随着人们对体育需求的迅速增加并呈现出多样化发展的态势,中国不同层级、不同类型的体育社会组织获得了较快发展。截至2017年底,全国共有社会组织76.2万个,其中体育类社会团体3万个,体育类基金会1.8万个。但在体育社会组织快速发展的背后,仍然面临总量偏少、结构不优、发展活力不强等问题,并被民政部评为活力最弱、数量最少的组织之一[1],还不能完全适应和满足国民日益增长的体育需求[2]。究其根源,国家实行的双重许可登记准入制度已不能适应体育社会组织的发展需求,其限制了体育社会组织合法身份的获得,成为目前制约我国社会组织健康发展的制度性因素之一[3],而合法性不足也成为当前我国体育社会组织发展的最大阻碍[4]。体育社会组织准入制度关系着体育社会组织合法身份的获得;可以实现政府对体育社会组织的有效监管和扶持培育,以及对体育社会组织进行宏观把控和数量结构的调控;决定了体育社会组织进入群众体育生活、参与群众体育生活的渠道是否顺畅;对体育社会组织的发展具有决定性的影响。

1 体育社会组织准入制度的发展历程追溯

1.1 体育社会组织“双重许可”准入制度:全面控制

1950年9月,政务院颁布《社会团体登记暂行办法》(以下简称《暂行办法》),提出社会团体申请成立首先由发起人征询有关职能司局意见,获得同意后再向人事司报送有关材料,出具初步意见后报部领导批准,最后向民政部发文同意筹备,确立了社会组织双重许可登记准入制度。这一时期,为了使社会团体登记工作更好实施下来,政府并未对社会团体登记做出细化规定,《暂行办法》适用所有社团登记,社团获得合法身份需经过业务主管部门和登记管理机关的双重审批同意。其后颁布的三大条例均沿袭了双重许可登记制。

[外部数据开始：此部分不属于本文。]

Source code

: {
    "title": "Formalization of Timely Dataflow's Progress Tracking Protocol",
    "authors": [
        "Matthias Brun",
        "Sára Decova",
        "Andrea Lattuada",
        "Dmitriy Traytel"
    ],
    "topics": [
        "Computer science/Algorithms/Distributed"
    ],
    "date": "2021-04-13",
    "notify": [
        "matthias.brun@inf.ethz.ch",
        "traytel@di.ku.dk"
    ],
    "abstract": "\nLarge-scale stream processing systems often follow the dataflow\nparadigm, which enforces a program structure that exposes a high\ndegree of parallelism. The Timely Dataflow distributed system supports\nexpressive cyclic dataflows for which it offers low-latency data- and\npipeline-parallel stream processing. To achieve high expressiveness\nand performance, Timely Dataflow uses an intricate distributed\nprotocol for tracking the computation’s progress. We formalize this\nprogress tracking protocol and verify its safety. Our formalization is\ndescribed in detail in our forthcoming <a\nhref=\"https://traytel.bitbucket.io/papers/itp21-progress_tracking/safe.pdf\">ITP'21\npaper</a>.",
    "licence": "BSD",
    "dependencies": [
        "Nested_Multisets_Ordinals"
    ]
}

在此指引下,2000年11月,国家体育总局、民政部颁布了《体育类民办非企业单位登记审查与管理暂行办法》,提出凡企业事业单位、社会团体、其他社会力量和公民个人利用非国有资产举办的,以开展体育活动为主要内容的民办非营利性中心、院、社、俱乐部、场馆等社会组织,其设立需经业务主管单位,体育行政部门的审查同意后,再向民政部申请成立。经双重审批同意后的体育社会组织才能获得合法身份。自此,体育社会组织双重许可登记制完全确立。2001年9月颁布的《全国性体育社会团体管理暂行办法》,沿用了双重许可登记准入制度。

双重许可登记准入制度下,体育社会组织合法身份的获得需经登记机关与业务主管部门的双重审批同意。业务主管部门通常是与社会组织行业、学科或者业务范围相关并经县级以上地方政府认定的组织。为方便社会组织登记与管理,国家在登记过程中将全国性的社会团体与地方性社会团体进行区分。全国性的体育社会团体,因其规模与影响力较大,对其登记更为严格,由国务院民政部门对其进行登记管理。地方性的社会团体登记成立管理权则交由地方政府,由所在地县级以上地方各级人民政府民政部门负责登记管理。

登记程序如下:包括体育社会组织在内的所有社会组织成立需经“两步走”(如图1所示)。第一步是前期筹备,获得业务主管部门审批同意。成立全国性的体育社会组织需由发起单位或发起人向国家体育总局提出申请,并提交系列材料。第二步是注册登记,获得登记管理机关审批同意。

图1 双重许可登记准入程序

1.2 基层体育社会组织备案制:转向培育

“备案”的本意是备查,即备份在案,以供查考。备案制是指对未达到双重许可登记准入要求的社区民间社会组织,由其所在社区、街道审查核准登记在册后,报当地民政局同意获得合法身份的准入制度。社区民间组织的登记管理机关是县(市)、区以上的民政部门,业务主管单位由县(市)、区的业务相关部门担任,也可由乡镇、街道办事处担任。备案制在很大程度上减轻了基层社会组织成立的负担。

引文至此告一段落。